YARGITAY KARARI
DAİRE : 22. Hukuk Dairesi
ESAS NO : 2015/34383
KARAR NO : 2016/397
KARAR TARİHİ : 12.01.2016
Y A R G I T A Y İ L A M I
MAHKEMESİ : Bursa 5. İş Mahkemesi
TARİHİ : 26/02/2015
NUMARASI : 2014/60-2015/44
DAVA : Davacı yönden, kıdem, ihbar tazminatı ile ücret alacaklarının ödetilmesi, karşı davacı yönünden ise borçlu olmadığının tespitine ilişkin davasının yapılan yargılaması sonunda; ilamda yazılı sebeplerle gerçekleşen miktarın faiziyle birlikte davalıdan alınarak davacıya verilmesine ilişkin hükmün süresi içinde temyizen incelenmesi taraflar avukatlarınca istenilmesi ve davacı avukatı tarafından duruşma talep edilmesi üzerine dosya incelenerek işin duruşmaya tabi olduğu anlaşılmış ve duruşma için 15.09.2015 Salı günü tayin edilerek taraflara çağrı kağıdı gönderilmişti. Duruşma günü davacı adına vekili Avukat S. T. geldi. Karşı taraf adına kimse gelmedi. Duruşmaya başlanarak hazır bulunan avukatın sözlü açıklaması dinlendikten sonra duruşmaya son verilerek Tetkik Hakimi tarafından düzenlenen rapor sunuldu, dosya incelendi, gereği konuşulup düşünüldü:
Y A R G I T A Y K A R A R I
Davacı-birleşen dava davalısı işçi, 01.06.1988 tarihinden itibaren M. Ö.’nın yanında ve 1992 yılından itibaren de işyerinin şirketleşmesiyle birlikte davalı şirket bünyesinde 01.03.2003 tarihine kadar çalışmaya devam ettiğini, kuruma bildirilmeyen hizmetlerinin mahkeme kararıyla tespit edildiğini, işten ayrıldığında aylık ücretinin 1000 Dolar olduğunu, şirketi kendi işyeri gibi benimsediğini, şahsi çeklerini şirket için kullandığını, şirkete ödünç para dahi verdiğini, işten ayrılırken şirket yetkilisi M. Ö.’nın kıdem, ihbar ve aldığı borçların karşılığı olarak 200.000 YTL (eski TL cinsinden= 200.000.000.000 TL) değerinde 30.12.2004 ödeme tarihli borç ikrarını havi senedi imzalayıp verdiğini, belirlenen sürede söz konusu borcun ödenmediğini ileri sürerek, fazlaya ilişkin hakları saklı kalmak kaydıyla şimdilik 5.000,00 TL alacağın senette öngörülen vade tarihi olan 30.12.2004 tarihinden itibaren en yüksek banka mevduat faiziyle birlikte davalıdan tahsiline karar verilmesini talep etmiştir. Birleşen davada ise, asıl davada saklı tuttuğu hakların 95.000,00 TL’lik kısmının davalı şirketten tahsilini istemiştir. İşverence açılan ve eldeki davayla birleştirilen menfi tespit talepli davanın ise reddini savunmuştur.

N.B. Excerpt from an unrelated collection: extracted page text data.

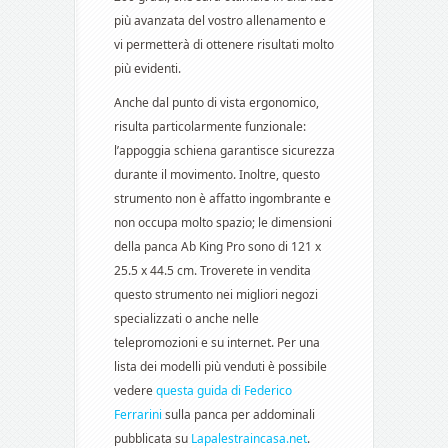
più avanzata del vostro allenamento e
vi permetterà di ottenere risultati molto
più evidenti.
Anche dal punto di vista ergonomico,
risulta particolarmente funzionale:
l’appoggia schiena garantisce sicurezza
durante il movimento. Inoltre, questo
strumento non è affatto ingombrante e
non occupa molto spazio; le dimensioni
della panca Ab King Pro sono di 121 x
25.5 x 44.5 cm. Troverete in vendita
questo strumento nei migliori negozi
specializzati o anche nelle
telepromozioni e su internet. Per una
lista dei modelli più venduti è possibile
vedere
questa guida di Federico
Ferrarini
sulla panca per addominali
pubblicata su
Lapalestraincasa.net
.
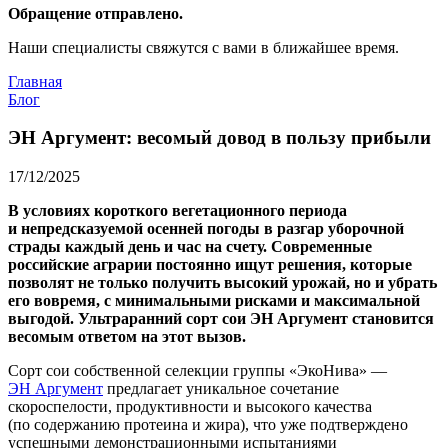
Обращение отправлено.
Наши специалисты свяжутся с вами в ближайшее время.
Главная
Блог
ЭН Аргумент: весомый довод в пользу прибыли
17/12/2025
В условиях короткого вегетационного периода
и непредсказуемой осенней погоды в разгар уборочной
страды каждый день и час на счету. Современные
российские аграрии постоянно ищут решения, которые
позволят не только получить высокий урожай, но и убрать
его вовремя, с минимальными рисками и максимальной
выгодой. Ультраранний сорт сои ЭН Аргумент становится
весомым ответом на этот вызов.
Сорт сои собственной селекции группы «ЭкоНива» —
ЭН Аргумент
предлагает уникальное сочетание
скороспелости, продуктивности и высокого качества
(по содержанию протеина и жира), что уже подтверждено
успешными демонстрационными испытаниями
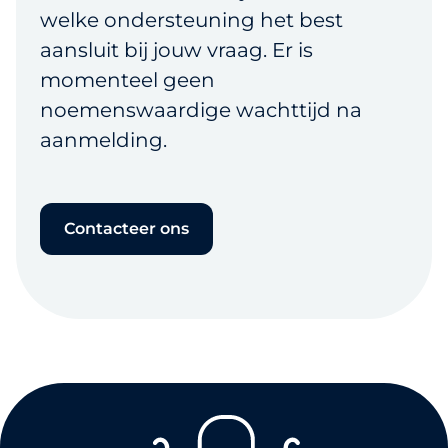
welke ondersteuning het best
aansluit bij jouw vraag. Er is
momenteel geen
noemenswaardige wachttijd na
aanmelding.
Contacteer ons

Davalı-birleşen dava davacısı işveren, iddia edilen hizmet süresine ve ücrete itiraz etmiş, sözü edilen 200.000 YTL (200.000.000.000 TL) ‘nin hayatın olağan akışına aykırı ve afaki boyutta bir miktar olduğunu, davacı hakkında imzalı kağıda sahibinin zararına muamele yapmaktan ceza davası açıldığını, davacının işten kendi isteği ile ayrıldığını resmi makamlar önünde ikrar ettiğini, işten ayrılırken 04.03.2003 tarihli ibraname verdiğini, davacının belirttiği alacaklarının her biri için talep ettiği miktarı açıkça belirterek taleplerini miktar itibariyle somutlaştırması gerektiğini ileri sürerek işçi tarafından açılan asıl ve birleşen davanın reddine karar verilmesini istemiştir. İşçiye karşı açtığı birleşen davada ise, senetten kaynaklı 195.000,00 TL üzerinden borçlu olmadığının tespitine karar verilmesini talep etmiştir.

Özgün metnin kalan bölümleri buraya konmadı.